Adjunct Assistant Professor James Mitchell, who teaches the MBSR course, said silent retreats are the way meditation was traditionally taught. He said the RN to BSN students appreciated the experience of being silent and disconnecting from their electronic devices and busy lives for a full day.  Some students later told him that they are now more sensitive to the world around them.

“You come to understand that meditation is not limited to sitting cross-legged on a cushion,” he said.  “It extends to everyday activities.”

With mindfulness as a core principle of the program, all of the program’s classes and faculty meetings begin with a centering exercise to bring into focus why they do the work they do.

The training benefits nurses both professionally and personally, according to Mitchell. By boosting their powers of empathy and compassion, he says they can be more present with their patients as well as manage their own stress.

Professors at Samuel Merritt University lead their RN to BSN class in mediation“It helps nurse tap into their humanity,” said Mitchell. “Mindfulness increases their focus and concentration and their ability to let go of a day when it’s over.”

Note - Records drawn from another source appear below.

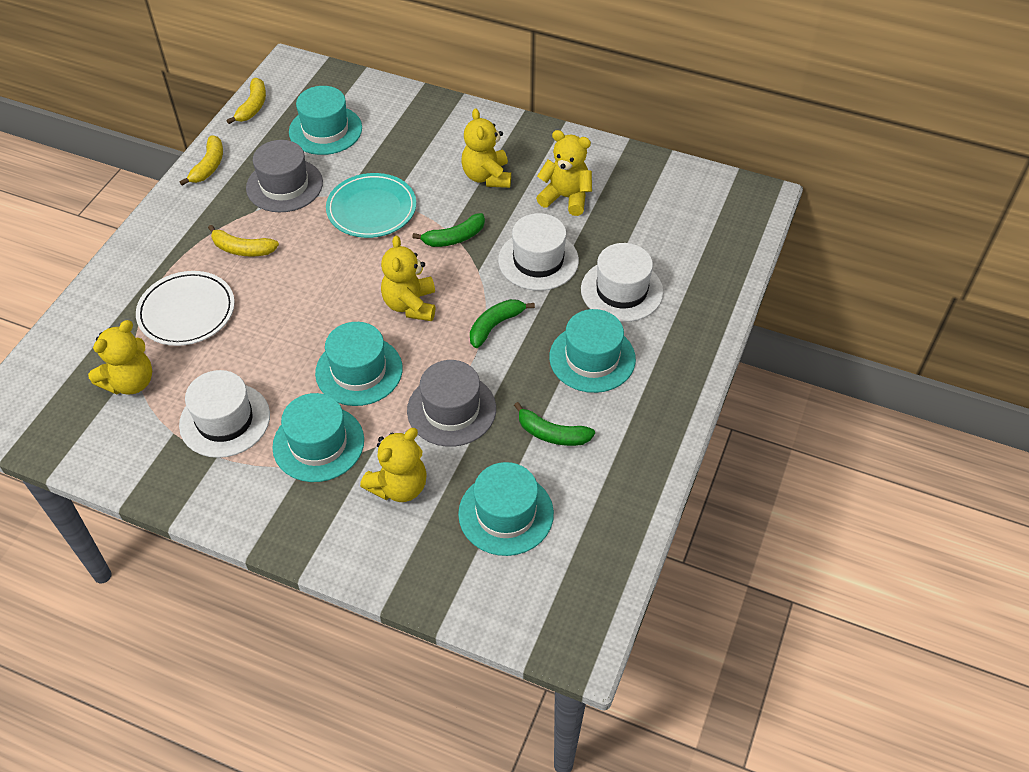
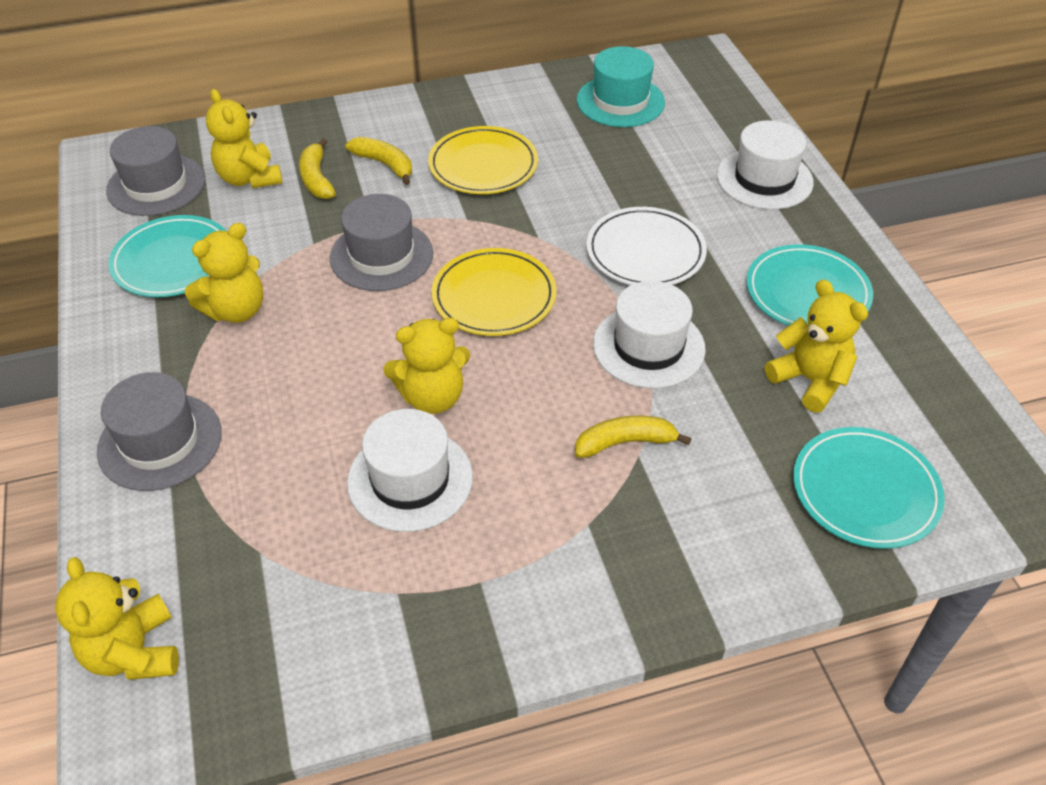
green banana: [412,213,485,247] [470,299,535,348] [514,402,595,446] = 3 -> none = 0
grey hat: [246,140,323,212] [407,360,496,447] = 2 -> [97,372,222,491] [106,126,205,216] [330,194,433,291] = 3
turquoise hat: [272,393,364,482] [289,86,362,155] [315,322,403,406] [458,462,554,556] [549,309,636,393] = 5 -> [577,46,665,127] = 1
turquoise plate: [326,173,416,238] = 1 -> [108,215,226,297] [746,244,873,326] [793,427,945,549] = 3
yellow plate: none = 0 -> [428,126,538,194] [431,248,557,336] = 2

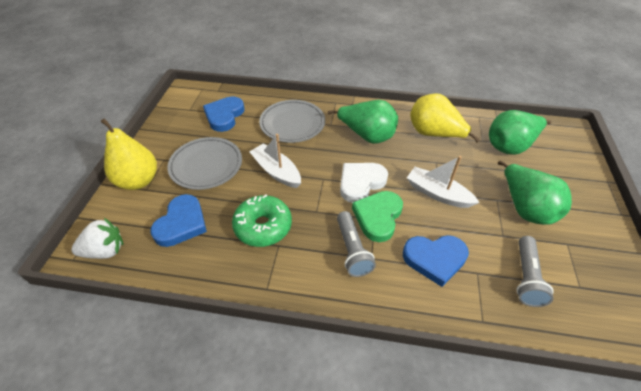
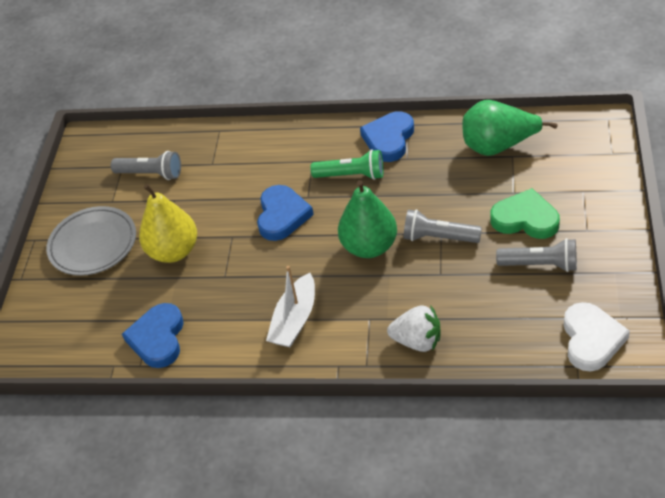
green donut: [232,194,292,247] = 1 -> none = 0
green flashlight: none = 0 -> [311,149,383,180] = 1
green pear: [327,100,398,144] [489,110,552,155] [498,160,572,225] = 3 -> [338,180,397,258] [462,100,558,156] = 2
grey flashlight: [337,211,376,277] [516,236,554,307] = 2 -> [111,151,181,180] [404,209,482,243] [496,238,577,272] = 3
grey plate: [167,137,242,190] [259,100,325,143] = 2 -> [46,206,136,276] = 1
white boat: [250,134,301,188] [407,156,480,208] = 2 -> [266,266,315,347] = 1
yellow pear: [101,118,157,190] [410,93,480,143] = 2 -> [139,184,197,263] = 1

Professor Paulina Van, PhD, who has been starting all of her classes and meetings with a meditation session for the past two years, said surveys of her students demonstrate that the practice enhances learning and team cohesion.

SMU developed the RN to BSN program in collaboration with Kaiser Permanente following a recommendation by the Institute of Medicine that 80 percent of the RN workforce is baccalaureate prepared by 2020 and that health systems build an infrastructure that helps enable nurses to lead change and promote health.

Kaiser, which set a goal of having 500 of their registered nurses earn a bachelor’s degree in the next five years, is offering significant financial assistance to its RNs who enroll in the program though its Nurse Scholars Academy.

“The fact that Kaiser as a corporation is investing in its nurses by paying for a significant portion of this program is kind of unheard of,” notes Snyder, who has been a Kaiser nurse for 18 years. “I am really impressed.”

Tailored to busy professionals, the part-time program takes students 20 months — or five semesters — to complete, with a third of instruction time performed online and the rest in person during a weekly four-hour class and one Saturday session per term.  It includes classes on leadership, research, statistics, pathophysiology, pharmacology, and health policy.

Roselyne Kiberenge, who is juggling classes with her nursing job and the demands of a young child, said the first semester of the program taught her the importance of taking care of herself as well as others by eating and sleeping better. A native of Kenya, Kiberenge said the leadership class also helped her to envision her future goal of working for an international relief organization.

“I feel like it’s made me a better nurse,” she said. “I’m much more aware.”

Van said she has witnessed a transformation among her students that far exceeded her expectations.

“This is a phenomenal group of scholars that have been fully engaged, responded to new information and made it come alive,” said Van. “This is more than academic to them; this is life changing for them.”